Some, he said, don’t believe they are exposed to intergenerational trauma, but leave the show with an understanding that helps them recognize it in their own family or community.
“It would help them be in a position to make better decisions by building a community and being a part of the community.”
Participants in the program said they have learned a lot.
“I definitely have a new appreciation for the struggles that indigenous peoples face and the lack of support they have from the community at large,” Flanagan said.
“I didn’t know a lot of indigenous people before the trip, like almost zero, and becoming friends with the locals and Howl staff members who are indigenous and hearing some of their stories and what’s going on in their communities was very eye-opening.”
Ally Macdonald, 26, has attended Howl as a participant and part-time staff member.
“I describe it as an adult excursion,” he said.

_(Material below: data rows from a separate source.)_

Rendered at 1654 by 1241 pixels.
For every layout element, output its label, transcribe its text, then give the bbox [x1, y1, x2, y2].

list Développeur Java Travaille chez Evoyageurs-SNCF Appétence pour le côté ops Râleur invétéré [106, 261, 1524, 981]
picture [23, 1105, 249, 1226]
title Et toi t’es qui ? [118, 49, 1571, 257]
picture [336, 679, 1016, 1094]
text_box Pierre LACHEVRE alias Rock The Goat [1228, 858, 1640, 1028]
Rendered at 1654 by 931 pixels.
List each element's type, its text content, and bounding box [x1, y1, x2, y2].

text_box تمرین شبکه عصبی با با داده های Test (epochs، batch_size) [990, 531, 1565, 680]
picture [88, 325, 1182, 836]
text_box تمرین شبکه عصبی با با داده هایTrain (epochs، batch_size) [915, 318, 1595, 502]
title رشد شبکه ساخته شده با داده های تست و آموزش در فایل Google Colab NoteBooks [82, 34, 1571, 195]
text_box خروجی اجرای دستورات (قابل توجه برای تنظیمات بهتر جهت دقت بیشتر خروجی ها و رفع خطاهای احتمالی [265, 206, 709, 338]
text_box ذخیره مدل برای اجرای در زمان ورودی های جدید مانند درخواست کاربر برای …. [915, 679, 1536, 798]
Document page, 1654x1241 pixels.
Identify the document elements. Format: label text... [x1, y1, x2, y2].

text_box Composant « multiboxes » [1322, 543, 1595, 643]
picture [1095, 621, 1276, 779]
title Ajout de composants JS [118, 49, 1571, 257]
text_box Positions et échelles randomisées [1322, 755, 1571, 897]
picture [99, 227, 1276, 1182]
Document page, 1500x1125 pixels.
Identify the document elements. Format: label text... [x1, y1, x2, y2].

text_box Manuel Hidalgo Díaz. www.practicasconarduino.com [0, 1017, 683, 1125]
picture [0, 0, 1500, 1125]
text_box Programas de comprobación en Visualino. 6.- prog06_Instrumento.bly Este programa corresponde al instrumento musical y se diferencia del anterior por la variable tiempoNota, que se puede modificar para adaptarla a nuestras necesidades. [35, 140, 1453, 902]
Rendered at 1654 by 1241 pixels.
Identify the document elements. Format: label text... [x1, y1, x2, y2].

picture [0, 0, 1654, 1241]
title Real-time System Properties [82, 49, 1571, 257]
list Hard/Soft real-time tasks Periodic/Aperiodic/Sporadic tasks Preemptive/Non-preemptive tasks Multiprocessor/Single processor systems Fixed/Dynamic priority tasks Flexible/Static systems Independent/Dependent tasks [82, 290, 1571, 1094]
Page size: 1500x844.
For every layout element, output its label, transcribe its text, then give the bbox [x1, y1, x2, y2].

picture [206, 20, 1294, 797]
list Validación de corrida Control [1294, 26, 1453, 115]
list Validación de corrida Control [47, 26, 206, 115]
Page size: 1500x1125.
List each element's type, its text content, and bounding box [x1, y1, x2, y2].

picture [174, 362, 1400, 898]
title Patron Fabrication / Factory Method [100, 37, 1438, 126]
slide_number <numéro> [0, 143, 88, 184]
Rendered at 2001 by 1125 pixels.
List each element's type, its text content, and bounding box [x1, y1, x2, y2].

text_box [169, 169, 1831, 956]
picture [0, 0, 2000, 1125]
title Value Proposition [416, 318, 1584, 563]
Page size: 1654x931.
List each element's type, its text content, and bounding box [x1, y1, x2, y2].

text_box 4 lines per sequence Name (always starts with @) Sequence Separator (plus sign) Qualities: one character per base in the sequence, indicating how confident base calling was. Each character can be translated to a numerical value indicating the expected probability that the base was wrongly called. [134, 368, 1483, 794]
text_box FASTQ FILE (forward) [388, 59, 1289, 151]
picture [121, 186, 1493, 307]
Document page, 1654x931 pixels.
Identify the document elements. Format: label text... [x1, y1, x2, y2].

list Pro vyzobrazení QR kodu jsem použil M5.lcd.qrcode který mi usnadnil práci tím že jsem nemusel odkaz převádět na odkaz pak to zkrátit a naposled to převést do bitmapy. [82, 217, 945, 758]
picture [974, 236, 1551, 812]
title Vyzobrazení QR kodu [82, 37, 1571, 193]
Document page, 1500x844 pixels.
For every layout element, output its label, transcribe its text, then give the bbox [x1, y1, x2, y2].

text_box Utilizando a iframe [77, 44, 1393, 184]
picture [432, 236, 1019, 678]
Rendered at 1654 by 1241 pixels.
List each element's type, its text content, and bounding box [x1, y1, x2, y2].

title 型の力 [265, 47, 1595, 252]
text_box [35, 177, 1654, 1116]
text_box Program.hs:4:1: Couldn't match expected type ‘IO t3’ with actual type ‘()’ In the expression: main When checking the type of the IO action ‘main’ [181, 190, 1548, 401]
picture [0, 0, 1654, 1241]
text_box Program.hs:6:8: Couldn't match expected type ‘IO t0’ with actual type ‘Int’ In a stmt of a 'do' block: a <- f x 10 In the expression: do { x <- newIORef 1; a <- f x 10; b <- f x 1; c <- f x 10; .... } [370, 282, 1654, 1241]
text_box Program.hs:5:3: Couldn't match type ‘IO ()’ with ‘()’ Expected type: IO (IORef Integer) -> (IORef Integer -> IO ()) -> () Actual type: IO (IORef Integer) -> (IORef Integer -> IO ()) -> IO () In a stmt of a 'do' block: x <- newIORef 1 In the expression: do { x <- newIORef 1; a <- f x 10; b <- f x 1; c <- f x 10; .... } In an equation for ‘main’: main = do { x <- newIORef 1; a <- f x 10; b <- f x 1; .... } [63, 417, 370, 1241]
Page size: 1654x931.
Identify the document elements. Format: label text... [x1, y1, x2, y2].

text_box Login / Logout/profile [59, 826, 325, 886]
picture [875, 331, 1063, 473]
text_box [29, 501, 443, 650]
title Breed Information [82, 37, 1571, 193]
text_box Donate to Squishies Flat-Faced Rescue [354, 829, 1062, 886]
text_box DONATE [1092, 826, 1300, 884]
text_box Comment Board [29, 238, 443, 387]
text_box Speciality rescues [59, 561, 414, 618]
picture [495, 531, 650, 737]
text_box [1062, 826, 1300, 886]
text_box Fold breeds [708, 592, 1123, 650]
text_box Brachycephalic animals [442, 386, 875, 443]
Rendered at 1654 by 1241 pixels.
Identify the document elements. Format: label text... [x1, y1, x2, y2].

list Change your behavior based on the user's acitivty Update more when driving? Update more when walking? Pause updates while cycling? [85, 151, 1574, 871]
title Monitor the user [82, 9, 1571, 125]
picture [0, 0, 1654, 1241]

She has learned from indigenous elders, she said, as well as natural resource or conservation experts, and made friends with other participants.
“It was a safe enough space that we all shared,” he said. “Some people have never had a connection to their culture before and this is the closest they’ve ever had.”
Macdonald said Howl has also taught her about indigenous culture, which she can pass down to her daughter, who is part Inuit.
“I’m not connected to his family,” he said. “I don’t want her to feel like she’s disconnected at some point. I want her to grow up and know that I did everything I could.”
He said he often encourages others to attend, noting that the organizers make things easy for those who are interested.
“They know it will do good things for you, and if not right away, it will inspire you to want to do more.”